[WHAT YOU HAVE TO DO]:
The required copy runs from the first line of the material through the line containing "when the national", exactly as written and without pictures.

[THE RECORDS]:
------------------------------------------------
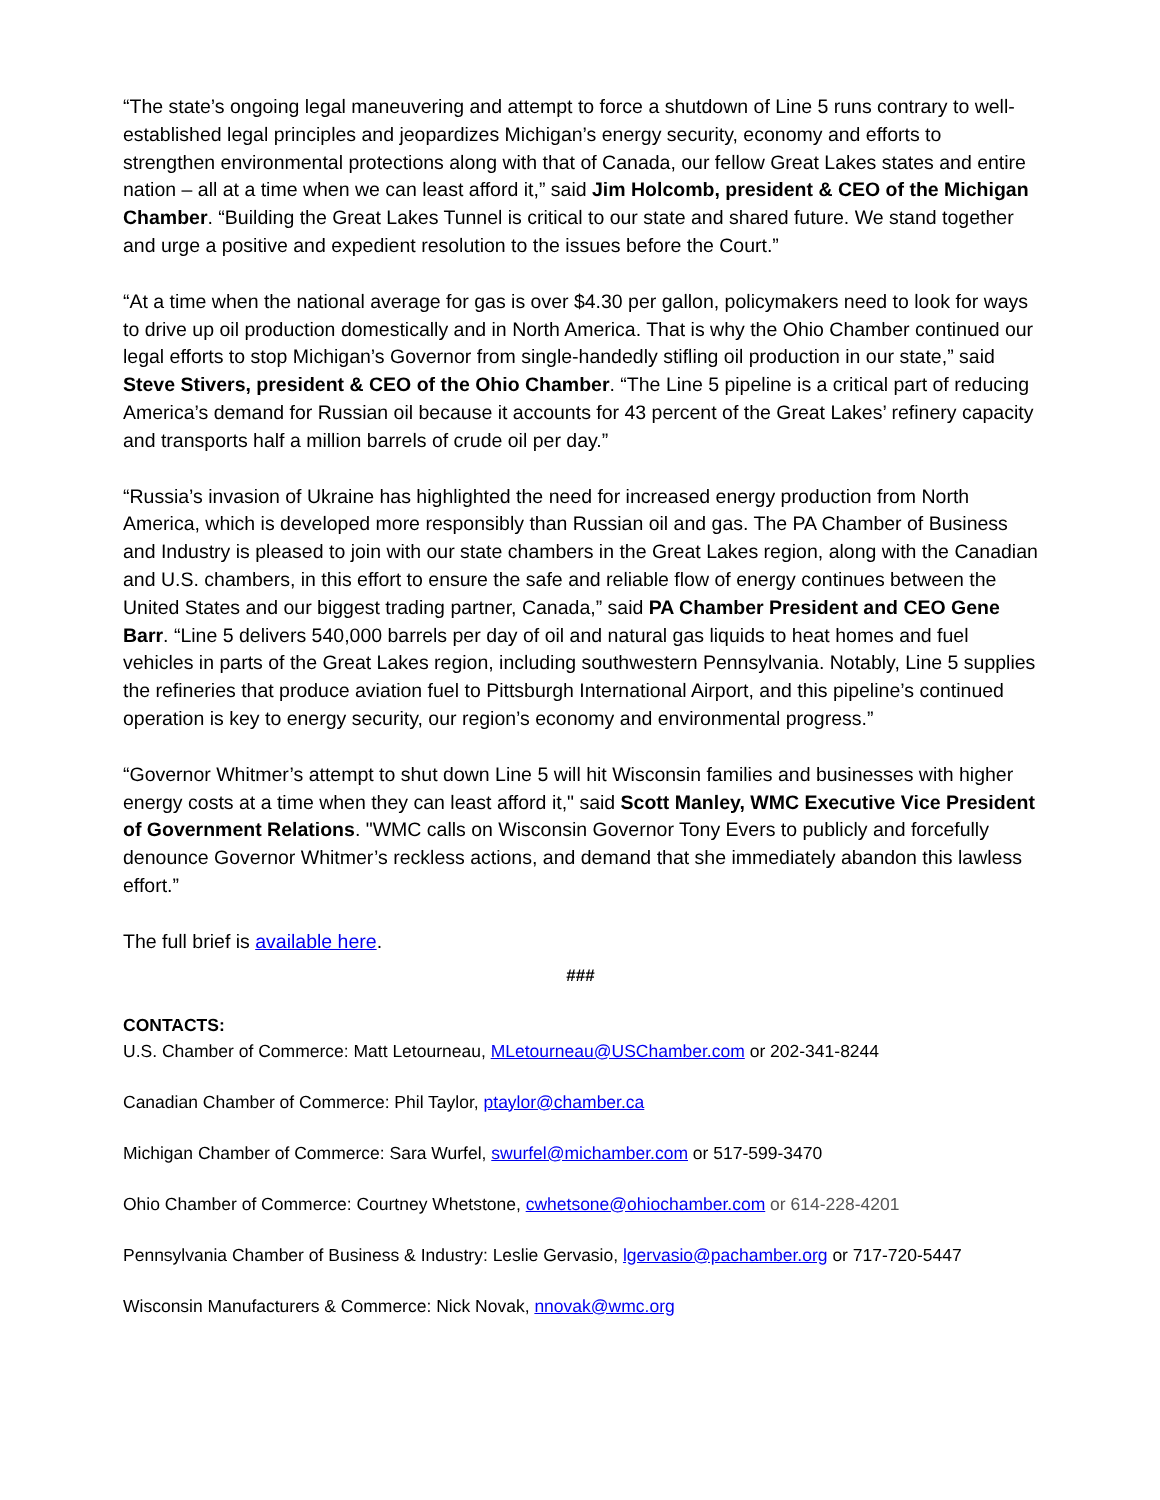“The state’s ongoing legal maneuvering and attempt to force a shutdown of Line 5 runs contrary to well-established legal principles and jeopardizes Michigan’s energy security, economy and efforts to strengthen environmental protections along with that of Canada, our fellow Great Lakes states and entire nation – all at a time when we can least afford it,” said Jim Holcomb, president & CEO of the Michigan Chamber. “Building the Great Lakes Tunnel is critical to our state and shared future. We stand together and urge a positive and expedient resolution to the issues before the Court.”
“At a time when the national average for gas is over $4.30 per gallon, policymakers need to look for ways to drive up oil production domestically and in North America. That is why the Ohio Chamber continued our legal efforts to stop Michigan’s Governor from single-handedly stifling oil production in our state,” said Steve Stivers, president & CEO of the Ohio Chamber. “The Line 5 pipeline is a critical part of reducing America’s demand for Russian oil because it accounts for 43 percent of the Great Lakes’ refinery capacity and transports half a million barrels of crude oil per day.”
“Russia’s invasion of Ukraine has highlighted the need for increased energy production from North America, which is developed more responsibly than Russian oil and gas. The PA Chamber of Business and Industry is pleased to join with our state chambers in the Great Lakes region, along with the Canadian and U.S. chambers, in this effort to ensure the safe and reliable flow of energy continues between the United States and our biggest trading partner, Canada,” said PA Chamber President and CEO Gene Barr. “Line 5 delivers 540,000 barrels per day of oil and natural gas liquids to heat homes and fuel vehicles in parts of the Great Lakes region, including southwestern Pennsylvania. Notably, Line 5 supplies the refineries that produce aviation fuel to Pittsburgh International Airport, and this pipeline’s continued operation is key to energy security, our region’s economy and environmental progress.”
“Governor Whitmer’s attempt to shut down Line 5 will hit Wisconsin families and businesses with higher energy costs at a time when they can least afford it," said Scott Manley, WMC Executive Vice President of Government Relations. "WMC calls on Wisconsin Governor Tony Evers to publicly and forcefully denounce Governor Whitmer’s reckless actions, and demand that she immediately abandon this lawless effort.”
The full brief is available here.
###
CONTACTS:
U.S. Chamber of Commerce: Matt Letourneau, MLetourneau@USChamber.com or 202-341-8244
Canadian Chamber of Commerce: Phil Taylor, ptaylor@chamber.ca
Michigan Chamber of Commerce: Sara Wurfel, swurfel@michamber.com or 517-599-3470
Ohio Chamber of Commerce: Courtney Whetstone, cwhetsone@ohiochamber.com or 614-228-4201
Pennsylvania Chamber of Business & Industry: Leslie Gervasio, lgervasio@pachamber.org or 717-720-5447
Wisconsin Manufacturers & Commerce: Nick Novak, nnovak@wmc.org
------------------------------------------------
[ANSWER FOR THE TASK]:
“The state’s ongoing legal maneuvering and attempt to force a shutdown of Line 5 runs contrary to well-established legal principles and jeopardizes Michigan’s energy security, economy and efforts to strengthen environmental protections along with that of Canada, our fellow Great Lakes states and entire nation – all at a time when we can least afford it,” said Jim Holcomb, president & CEO of the Michigan Chamber. “Building the Great Lakes Tunnel is critical to our state and shared future. We stand together and urge a positive and expedient resolution to the issues before the Court.”
“At a time when the national average for gas is over $4.30 per gallon, policymakers need to look for ways to drive up oil production domestically and in North America. That is why the Ohio Chamber continued our legal efforts to stop Michigan’s Governor from single-handedly stifling oil production in our state,” said Steve Stivers, president & CEO of the Ohio Chamber. “The Line 5 pipeline is a critical part of reducing America’s demand for Russian oil because it accounts for 43 percent of the Great Lakes’ refinery capacity and transports half a million barrels of crude oil per day.”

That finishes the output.